Therein lies the irony.  Using our consensus metrics, we can see that our metrics are insufficient.  Yet we still press on as though their use will somehow manifest their adequacy.  Central bank intervention has provided ‘cheap money’ to enrich the paper wealth of a few and push a greater proportion of the celebrated ‘middle class’ into retrograde.  The economically poor?  Forget about them.  Their ranks are growing and their voices are being strangled.  While high end retailers like Tiffany and LVMH grew at 9% in the first quarter of 2014, sales of the bottom 99% of homes in the U.S. fell by 7.4%.  Elitist retailers like Walmart saw sales fall by nearly 5% while discount retailers at the lowest price points grew over 7%.  The middle of the distribution is getting weaker while the tails are getting stronger.  In other words – the economy isn’t working for the economy. 

So back to my opening.  Why would I build a business that is predicated on, or assessed for performance on a system that does not work?  How much did it cost me to uncover the fact that Rio Tinto and its closely held corporation Bougainville Copper Ltd is seeking to defraud Papua New Guinea of over $50 million?  It cost: years of plane fares, days of interactions with citizens of Bougainville including ex-combatants that multi-lateral peace keepers refuse to engage, three years of direct opposition and discouragement from members of my own organization, courage of my family in the face of ostensible security threats, creative economic modeling and years of forensic accounting, joyful community engagements, a partnership with a great business partner, and countless other inputs.  And in over 30 years, did anyone with any budget do the same work?  Absolutely not.  How much did it cost to build a financial structure that could flow billions of dollars of capital to business by rationalizing their intangible assets in a fashion that banks could understand?  Was it millions of dollars of investments?  Was it tens of millions of dollars of revenue?  No!  Others tried the same and have come up discredited and empty.  It took bold initiatives in the public arena, ridicule and celebration for taking a contrarian stance against the propaganda of mainstream economists, the tireless effort of loyal members of a team who saw their professional colleagues taking lucrative shortcuts to personal enrichment at the expense of the mission, advanced computational analytics that are unrivaled in any industry – analytics that actually outmaneuver super-computers that cost taxpayers in excess of $300 million each year and bureaucracies on both sides of the Atlantic that cost industry over $4 billion each year.
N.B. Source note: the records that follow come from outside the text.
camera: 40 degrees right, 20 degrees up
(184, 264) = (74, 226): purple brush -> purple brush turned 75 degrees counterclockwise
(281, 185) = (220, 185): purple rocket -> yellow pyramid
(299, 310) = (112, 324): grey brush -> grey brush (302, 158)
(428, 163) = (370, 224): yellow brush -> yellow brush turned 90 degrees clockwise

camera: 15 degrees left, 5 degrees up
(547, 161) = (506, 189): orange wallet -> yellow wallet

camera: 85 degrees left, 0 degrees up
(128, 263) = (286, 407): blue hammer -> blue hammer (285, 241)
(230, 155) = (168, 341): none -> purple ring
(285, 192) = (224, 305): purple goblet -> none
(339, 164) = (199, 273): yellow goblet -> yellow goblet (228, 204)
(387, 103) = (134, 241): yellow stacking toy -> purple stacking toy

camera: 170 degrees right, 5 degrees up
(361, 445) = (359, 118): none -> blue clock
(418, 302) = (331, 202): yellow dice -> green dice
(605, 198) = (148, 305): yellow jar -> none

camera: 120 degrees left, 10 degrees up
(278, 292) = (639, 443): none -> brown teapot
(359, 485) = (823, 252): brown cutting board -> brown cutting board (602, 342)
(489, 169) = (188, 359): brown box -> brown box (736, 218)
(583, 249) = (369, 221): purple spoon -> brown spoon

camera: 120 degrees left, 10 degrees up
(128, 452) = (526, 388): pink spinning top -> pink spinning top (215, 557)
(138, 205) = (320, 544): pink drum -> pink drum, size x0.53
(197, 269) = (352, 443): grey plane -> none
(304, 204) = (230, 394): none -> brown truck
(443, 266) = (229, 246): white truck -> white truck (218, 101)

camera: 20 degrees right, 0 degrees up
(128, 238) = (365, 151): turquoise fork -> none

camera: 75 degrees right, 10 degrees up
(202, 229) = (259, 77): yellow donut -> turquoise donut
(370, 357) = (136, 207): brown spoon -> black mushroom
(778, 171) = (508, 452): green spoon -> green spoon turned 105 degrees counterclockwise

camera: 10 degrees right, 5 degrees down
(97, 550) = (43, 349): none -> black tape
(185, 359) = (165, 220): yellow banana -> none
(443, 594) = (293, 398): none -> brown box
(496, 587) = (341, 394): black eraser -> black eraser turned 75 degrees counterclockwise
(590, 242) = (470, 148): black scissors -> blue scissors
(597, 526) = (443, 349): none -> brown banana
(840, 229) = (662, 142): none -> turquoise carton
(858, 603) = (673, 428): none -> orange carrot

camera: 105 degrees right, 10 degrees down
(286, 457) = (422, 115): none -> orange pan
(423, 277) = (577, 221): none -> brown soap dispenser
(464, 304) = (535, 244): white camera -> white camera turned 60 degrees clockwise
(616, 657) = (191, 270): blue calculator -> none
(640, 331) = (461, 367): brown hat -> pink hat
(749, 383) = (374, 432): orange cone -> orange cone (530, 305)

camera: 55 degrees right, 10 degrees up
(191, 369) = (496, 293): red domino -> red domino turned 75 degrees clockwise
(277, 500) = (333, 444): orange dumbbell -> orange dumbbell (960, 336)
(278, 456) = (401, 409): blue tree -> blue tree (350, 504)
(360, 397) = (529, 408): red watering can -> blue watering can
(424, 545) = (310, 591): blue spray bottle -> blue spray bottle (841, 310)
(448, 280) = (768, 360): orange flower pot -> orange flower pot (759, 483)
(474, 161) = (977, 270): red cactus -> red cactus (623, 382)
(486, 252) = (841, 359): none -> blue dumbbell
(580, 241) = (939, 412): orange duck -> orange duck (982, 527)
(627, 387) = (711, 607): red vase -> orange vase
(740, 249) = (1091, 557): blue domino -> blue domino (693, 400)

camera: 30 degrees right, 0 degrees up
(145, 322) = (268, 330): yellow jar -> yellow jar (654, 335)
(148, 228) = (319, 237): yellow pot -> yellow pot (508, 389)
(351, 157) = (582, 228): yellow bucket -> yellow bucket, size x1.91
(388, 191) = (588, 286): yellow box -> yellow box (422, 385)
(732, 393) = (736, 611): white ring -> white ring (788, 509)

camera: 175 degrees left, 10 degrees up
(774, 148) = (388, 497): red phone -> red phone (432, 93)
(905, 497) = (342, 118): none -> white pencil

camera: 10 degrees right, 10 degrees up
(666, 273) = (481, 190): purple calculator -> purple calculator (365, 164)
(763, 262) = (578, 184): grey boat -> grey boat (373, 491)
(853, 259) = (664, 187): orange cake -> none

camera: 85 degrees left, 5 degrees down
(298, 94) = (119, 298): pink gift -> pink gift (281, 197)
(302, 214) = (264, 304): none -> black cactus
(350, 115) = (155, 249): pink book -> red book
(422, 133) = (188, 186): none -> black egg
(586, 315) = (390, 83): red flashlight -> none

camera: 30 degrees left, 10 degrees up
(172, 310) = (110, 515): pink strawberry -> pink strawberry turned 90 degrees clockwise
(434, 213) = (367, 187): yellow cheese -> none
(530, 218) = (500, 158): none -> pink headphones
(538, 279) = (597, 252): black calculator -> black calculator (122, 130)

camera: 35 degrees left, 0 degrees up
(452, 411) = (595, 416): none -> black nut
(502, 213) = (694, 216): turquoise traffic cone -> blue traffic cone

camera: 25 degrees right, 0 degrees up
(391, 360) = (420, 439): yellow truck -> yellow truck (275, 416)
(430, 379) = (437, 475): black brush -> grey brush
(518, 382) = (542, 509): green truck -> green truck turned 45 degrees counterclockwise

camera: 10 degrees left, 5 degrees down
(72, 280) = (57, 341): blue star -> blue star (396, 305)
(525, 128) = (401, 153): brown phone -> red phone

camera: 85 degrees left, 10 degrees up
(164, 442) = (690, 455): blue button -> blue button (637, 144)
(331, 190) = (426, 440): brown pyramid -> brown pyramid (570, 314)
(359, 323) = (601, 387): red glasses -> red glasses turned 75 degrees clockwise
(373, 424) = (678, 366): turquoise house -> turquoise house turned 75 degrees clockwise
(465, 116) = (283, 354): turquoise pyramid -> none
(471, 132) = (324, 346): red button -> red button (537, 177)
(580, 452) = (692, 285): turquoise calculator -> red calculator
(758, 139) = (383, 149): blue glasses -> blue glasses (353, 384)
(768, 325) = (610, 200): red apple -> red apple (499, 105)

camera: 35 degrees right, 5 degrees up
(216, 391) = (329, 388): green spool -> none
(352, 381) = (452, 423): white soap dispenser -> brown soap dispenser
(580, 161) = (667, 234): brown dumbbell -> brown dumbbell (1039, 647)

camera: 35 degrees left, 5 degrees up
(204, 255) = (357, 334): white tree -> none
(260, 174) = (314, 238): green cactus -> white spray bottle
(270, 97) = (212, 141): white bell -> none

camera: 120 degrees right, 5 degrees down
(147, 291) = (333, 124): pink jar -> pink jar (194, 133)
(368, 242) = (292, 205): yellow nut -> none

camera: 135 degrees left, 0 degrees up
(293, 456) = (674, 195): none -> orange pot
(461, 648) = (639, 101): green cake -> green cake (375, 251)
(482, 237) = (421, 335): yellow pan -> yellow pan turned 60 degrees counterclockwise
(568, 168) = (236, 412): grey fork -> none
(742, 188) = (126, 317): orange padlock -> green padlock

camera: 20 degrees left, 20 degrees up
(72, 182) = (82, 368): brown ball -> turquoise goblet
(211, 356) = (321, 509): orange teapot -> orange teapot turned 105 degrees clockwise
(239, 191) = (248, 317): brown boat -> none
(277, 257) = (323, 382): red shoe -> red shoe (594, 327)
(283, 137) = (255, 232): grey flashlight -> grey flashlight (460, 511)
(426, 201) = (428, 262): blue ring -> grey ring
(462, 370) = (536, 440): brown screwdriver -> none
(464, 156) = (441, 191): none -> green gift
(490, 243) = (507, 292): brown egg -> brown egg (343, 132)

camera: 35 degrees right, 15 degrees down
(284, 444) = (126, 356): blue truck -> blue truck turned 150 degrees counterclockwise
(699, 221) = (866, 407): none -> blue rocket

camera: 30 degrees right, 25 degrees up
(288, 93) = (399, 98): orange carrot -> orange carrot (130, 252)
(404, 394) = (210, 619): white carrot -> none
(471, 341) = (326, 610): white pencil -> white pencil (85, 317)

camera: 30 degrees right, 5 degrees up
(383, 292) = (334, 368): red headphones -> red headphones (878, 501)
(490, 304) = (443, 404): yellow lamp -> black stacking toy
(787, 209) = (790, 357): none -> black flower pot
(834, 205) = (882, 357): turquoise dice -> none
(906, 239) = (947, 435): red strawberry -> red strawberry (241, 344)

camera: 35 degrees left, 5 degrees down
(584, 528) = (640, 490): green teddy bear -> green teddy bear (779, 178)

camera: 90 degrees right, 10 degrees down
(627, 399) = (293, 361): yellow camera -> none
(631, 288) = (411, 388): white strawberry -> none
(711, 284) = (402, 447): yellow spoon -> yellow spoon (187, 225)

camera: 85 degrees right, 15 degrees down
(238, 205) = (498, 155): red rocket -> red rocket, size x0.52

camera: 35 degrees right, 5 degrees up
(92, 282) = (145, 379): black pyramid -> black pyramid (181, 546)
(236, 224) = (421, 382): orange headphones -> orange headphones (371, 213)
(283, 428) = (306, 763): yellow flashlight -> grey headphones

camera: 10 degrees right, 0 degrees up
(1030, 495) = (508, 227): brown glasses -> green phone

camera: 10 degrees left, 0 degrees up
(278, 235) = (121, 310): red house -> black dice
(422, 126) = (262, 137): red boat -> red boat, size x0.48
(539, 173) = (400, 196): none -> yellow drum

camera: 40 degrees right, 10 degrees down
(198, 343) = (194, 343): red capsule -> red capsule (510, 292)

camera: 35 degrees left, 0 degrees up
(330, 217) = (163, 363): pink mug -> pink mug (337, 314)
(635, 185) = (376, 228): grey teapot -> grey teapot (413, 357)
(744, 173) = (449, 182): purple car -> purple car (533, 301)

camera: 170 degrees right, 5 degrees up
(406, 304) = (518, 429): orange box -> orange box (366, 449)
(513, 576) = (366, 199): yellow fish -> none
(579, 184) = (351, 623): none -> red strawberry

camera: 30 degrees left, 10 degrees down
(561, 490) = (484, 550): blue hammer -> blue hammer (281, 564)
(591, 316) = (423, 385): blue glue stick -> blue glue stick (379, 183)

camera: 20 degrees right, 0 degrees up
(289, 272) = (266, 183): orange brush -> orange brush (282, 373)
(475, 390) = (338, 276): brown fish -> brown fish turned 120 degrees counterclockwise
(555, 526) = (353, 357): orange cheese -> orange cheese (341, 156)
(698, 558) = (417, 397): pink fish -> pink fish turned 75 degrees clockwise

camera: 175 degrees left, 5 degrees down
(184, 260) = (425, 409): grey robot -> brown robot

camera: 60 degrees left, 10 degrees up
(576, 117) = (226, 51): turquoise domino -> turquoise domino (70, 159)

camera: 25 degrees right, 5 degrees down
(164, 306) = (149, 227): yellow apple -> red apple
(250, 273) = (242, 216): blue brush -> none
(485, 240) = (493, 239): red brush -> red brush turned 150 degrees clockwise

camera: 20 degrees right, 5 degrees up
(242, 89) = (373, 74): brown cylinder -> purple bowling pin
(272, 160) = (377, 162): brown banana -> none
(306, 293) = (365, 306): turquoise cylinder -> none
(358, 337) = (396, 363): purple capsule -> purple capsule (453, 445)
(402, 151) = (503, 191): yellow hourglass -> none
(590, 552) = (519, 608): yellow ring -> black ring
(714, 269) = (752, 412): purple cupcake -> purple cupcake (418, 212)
In a few weeks, my quantitative equity fund will celebrate its first year anniversary of active trading.  Measuring corporate stewardship and quality of innovation alone, we have outperformed the large cap equity markets in a year where the same markets have reached their all-time peaks.  In short, we’ve beat the best at their own game.  And by a considerable margin.  Does that make our metrics right?  Absolutely not.  But what it does show is that the market is not measuring what drives it.  And this incomplete view directly harms wealthy and poor alike.  Public dollars are spent chasing ephemeral objectives rather than addressing legitimate social and infrastructure needs.  Countless illusions are created around businesses that will never bear fruit.  From crowd-sourcing to Goldman Sachs, the measurable ignorance premium is growing and we’re the worse for it.


It’s time to account for it ALL – the stuff that we use, the frameworks around which we organize our impulses, the wisdom that we integrate, the capital we use to empower our efforts, the tools we use to build and propagate our impulses, and the success or failure we celebrate or shun!  A more complete embrace of reality will have a quantifiable effect.  Let’s throw out the sheets that no longer service us and recalibrate our world.